*What is required*
Select from the records below every line that has the word "house" in it.

*Data excerpts*
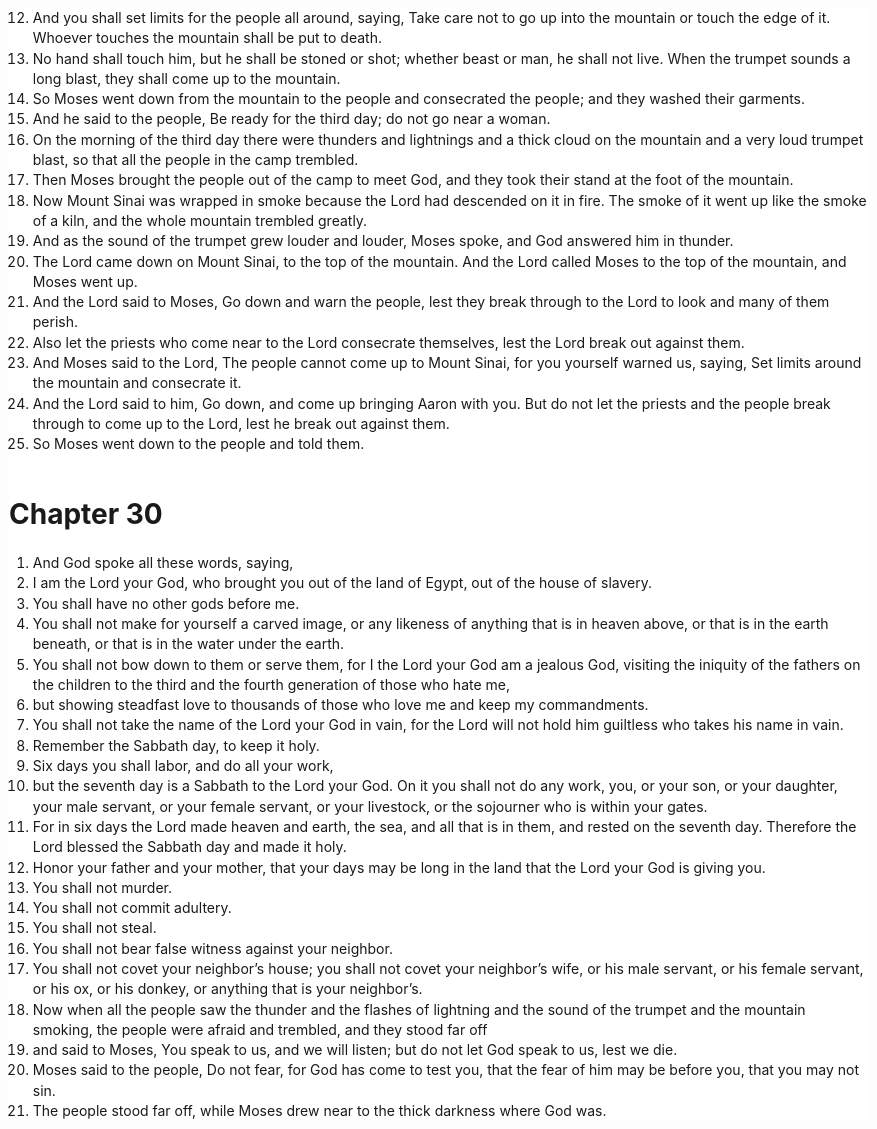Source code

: 12. And you shall set limits for the people all around, saying, Take care not to go up into the mountain or touch the edge of it. Whoever touches the mountain shall be put to death.
13. No hand shall touch him, but he shall be stoned or shot; whether beast or man, he shall not live. When the trumpet sounds a long blast, they shall come up to the mountain.
14. So Moses went down from the mountain to the people and consecrated the people; and they washed their garments.
15. And he said to the people, Be ready for the third day; do not go near a woman.
16. On the morning of the third day there were thunders and lightnings and a thick cloud on the mountain and a very loud trumpet blast, so that all the people in the camp trembled.
17. Then Moses brought the people out of the camp to meet God, and they took their stand at the foot of the mountain.
18. Now Mount Sinai was wrapped in smoke because the Lord had descended on it in fire. The smoke of it went up like the smoke of a kiln, and the whole mountain trembled greatly.
19. And as the sound of the trumpet grew louder and louder, Moses spoke, and God answered him in thunder.
20. The Lord came down on Mount Sinai, to the top of the mountain. And the Lord called Moses to the top of the mountain, and Moses went up.
21. And the Lord said to Moses, Go down and warn the people, lest they break through to the Lord to look and many of them perish.
22. Also let the priests who come near to the Lord consecrate themselves, lest the Lord break out against them.
23. And Moses said to the Lord, The people cannot come up to Mount Sinai, for you yourself warned us, saying, Set limits around the mountain and consecrate it.
24. And the Lord said to him, Go down, and come up bringing Aaron with you. But do not let the priests and the people break through to come up to the Lord, lest he break out against them.
25. So Moses went down to the people and told them.

# Chapter 30

1. And God spoke all these words, saying,
2. I am the Lord your God, who brought you out of the land of Egypt, out of the house of slavery.
3. You shall have no other gods before me.
4. You shall not make for yourself a carved image, or any likeness of anything that is in heaven above, or that is in the earth beneath, or that is in the water under the earth.
5. You shall not bow down to them or serve them, for I the Lord your God am a jealous God, visiting the iniquity of the fathers on the children to the third and the fourth generation of those who hate me,
6. but showing steadfast love to thousands of those who love me and keep my commandments.
7. You shall not take the name of the Lord your God in vain, for the Lord will not hold him guiltless who takes his name in vain.
8. Remember the Sabbath day, to keep it holy.
9. Six days you shall labor, and do all your work,
10. but the seventh day is a Sabbath to the Lord your God. On it you shall not do any work, you, or your son, or your daughter, your male servant, or your female servant, or your livestock, or the sojourner who is within your gates.
11. For in six days the Lord made heaven and earth, the sea, and all that is in them, and rested on the seventh day. Therefore the Lord blessed the Sabbath day and made it holy.
12. Honor your father and your mother, that your days may be long in the land that the Lord your God is giving you.
13. You shall not murder.
14. You shall not commit adultery.
15. You shall not steal.
16. You shall not bear false witness against your neighbor.
17. You shall not covet your neighbor’s house; you shall not covet your neighbor’s wife, or his male servant, or his female servant, or his ox, or his donkey, or anything that is your neighbor’s.
18. Now when all the people saw the thunder and the flashes of lightning and the sound of the trumpet and the mountain smoking, the people were afraid and trembled, and they stood far off
19. and said to Moses, You speak to us, and we will listen; but do not let God speak to us, lest we die.
20. Moses said to the people, Do not fear, for God has come to test you, that the fear of him may be before you, that you may not sin.
21. The people stood far off, while Moses drew near to the thick darkness where God was.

*Answer section*
2. I am the Lord your God, who brought you out of the land of Egypt, out of the house of slavery.
17. You shall not covet your neighbor’s house; you shall not covet your neighbor’s wife, or his male servant, or his female servant, or his ox, or his donkey, or anything that is your neighbor’s.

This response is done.